If you use Square or Toast, you already know about flat rate processing. Those payment processors take a fixed percentage of your transactions, regardless of the type of card used, the riskiness of the transaction, or fluctuations in interchange rates. The allure of this model lies in its predictability. It’s easier to keep your books if you know ahead of time what cut of your sales are bound for your processor’s purse. The downside of flat-rate processing is that your statements won’t reveal what the processor’s actual markup is in any given month, since interchange rates and the discount rate are lumped into the fixed rate you’re charged. Theoretically, if the only cards you processed all month were Visa debit cards; if every single card were present; there were no chargebacks; and everything was beautiful and nothing hurt, your interchange rate would be low. Yet Square or Toast would still claim the same relatively sizable cut they take every month. (Current pricing for Square and Toast, respectively, can be found here and here.)

For businesses with high monthly processing volumes, interchange plus processing is a viable alternative. In this model, interchange rates are passed through at cost, and they’re listed on your monthly statement separate from the processor’s markup. Because interchange rates are different for every transaction, though, the amount you pay every month is going to be different. Assuming that your processor’s markup is reasonable to begin with, you’re going to be paying the lowest possible price every month, but it will complicate your accounting somewhat to keep track of what you’re paying month-to-month.

The third model, tiered processing, is generally considered the most opaque and expensive. Basically, processors that use this model adopt the concept of differing interchange rates and set up their own riskiness “tiers,” each of which corresponds to a particular markup. Every month, the processor sorts your transactions into these tiers – dependent on ambiguous criteria – and charges you accordingly.
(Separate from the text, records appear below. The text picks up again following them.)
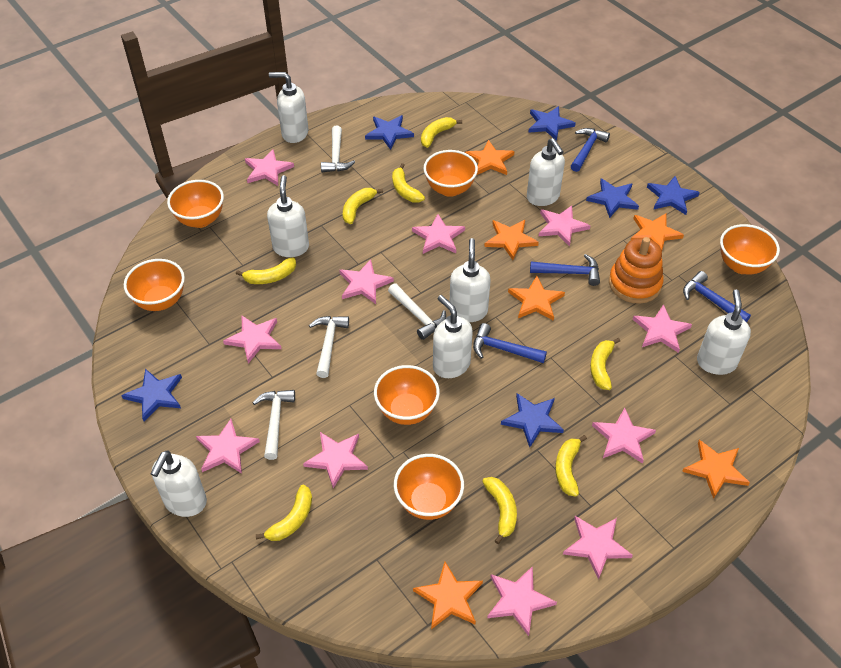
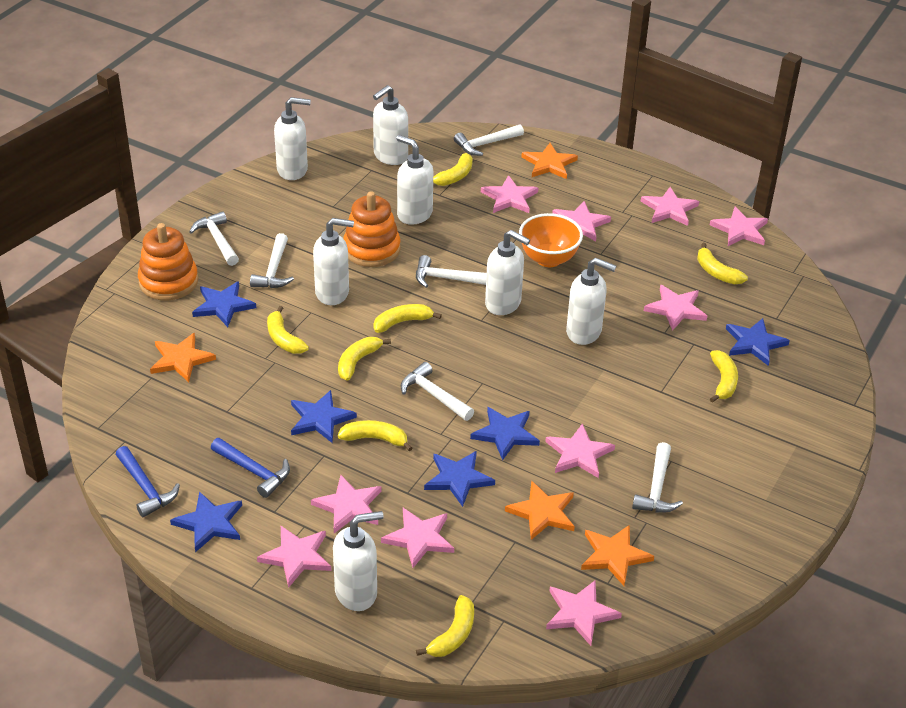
blue hammer: 4 -> 2
orange bowl: 6 -> 1
orange stacking toy: 1 -> 2
orange star: 6 -> 4
pink star: 11 -> 10
white hammer: 4 -> 6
How to lower your processing rates if you’re already taking cards

“Knowledge is power,” said Francis Bacon, and though he probably didn’t have the payment card industry in mind, the wisdom holds. If you’re currently processing cards, a smart thing to do is to calculate your effective rate. Gather up a few recent statements, add up all your processing fees, divide that sum by your total sales volume, then convert to a percentage. “You can use that figure in negotiations with processing companies,” Castellanos says. “If your current processor is only charging you interchange plus another 1%, but you want to work with a processor that has better POS integrations, you might be able to use that information to get a lower flat rate from them.”
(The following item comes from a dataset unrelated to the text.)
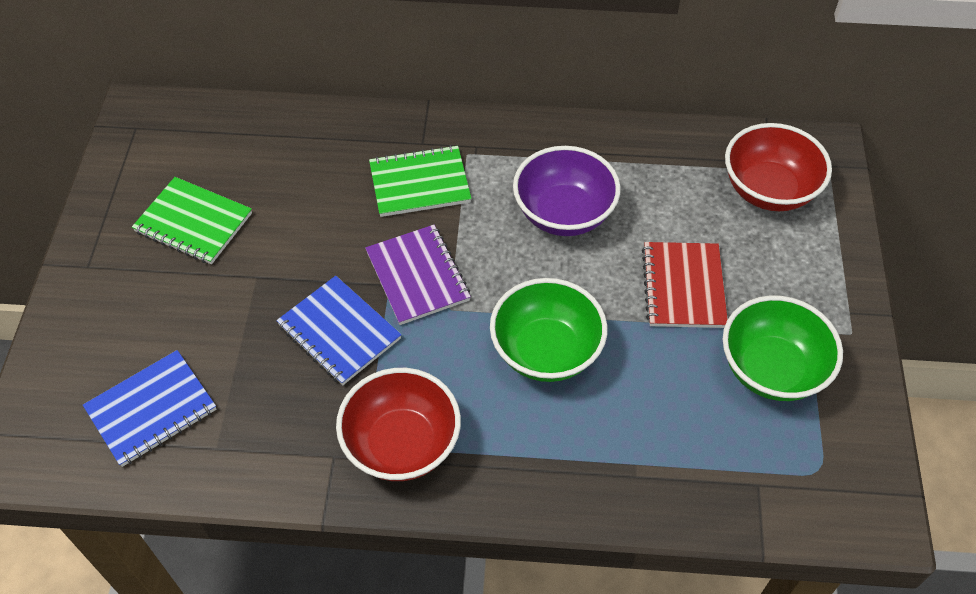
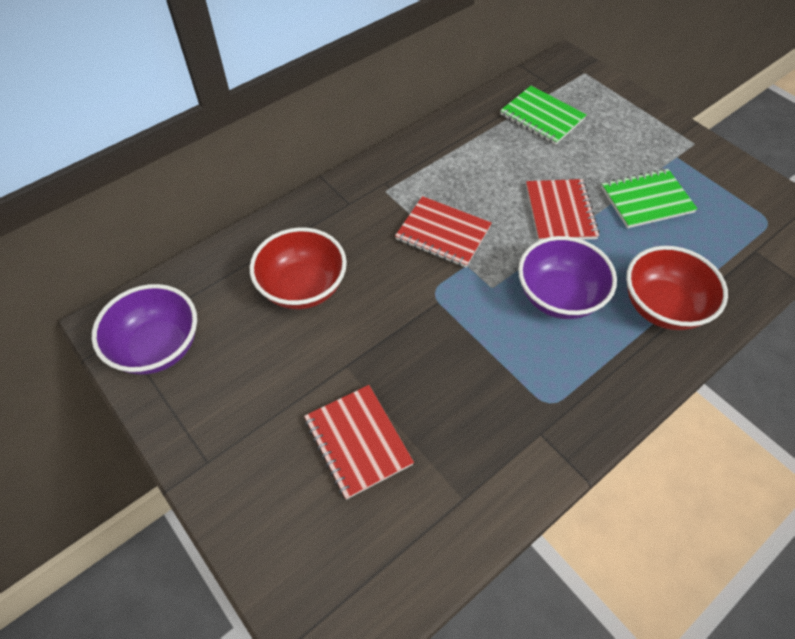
blue notebook: 2 -> 0
green bowl: 2 -> 0
purple bowl: 1 -> 2
purple notebook: 1 -> 0
red notebook: 1 -> 3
If your processing rates are flat-out breaking the bank, a common hack involves surcharging, or cash discounting. In many states, Castellanos says, it’s not legal to tell customers you’re tacking on, say, a 3% surcharge to cover fees. What is legal, though, is raising your prices gently and giving customers a discount for paying with cash or debit. “A lot of business owners are in the position where they really don’t want to be swallowing those fees on card transactions themselves, but they’re really hesitant to raise prices,” Castellanos says. “But, trust me, your customer would much rather pay slightly more for a dish than not be able to use a credit card at your restaurant at all.”

Oh, and: card fees make delivery apps even more expensive

If your restaurant partners with third-party delivery systems, keep in mind that sales go through those platforms’ payment gateways — and that those orders are going to rack up whatever processing fees those companies have worked out with their processors. Let’s say you’ve negotiated a 2.1% flat rate processing fee with your merchant services provider. Great. But when you work with, say, GrubHub, its provider takes 3% or even 4% — a fee that GrubHub in turn passes onto you, thus increasing your effective processing rate. You can usually find the platform’s processing fee on the monthly statement the platform gives you, listed along with all the assorted commission and marketing fees they charge.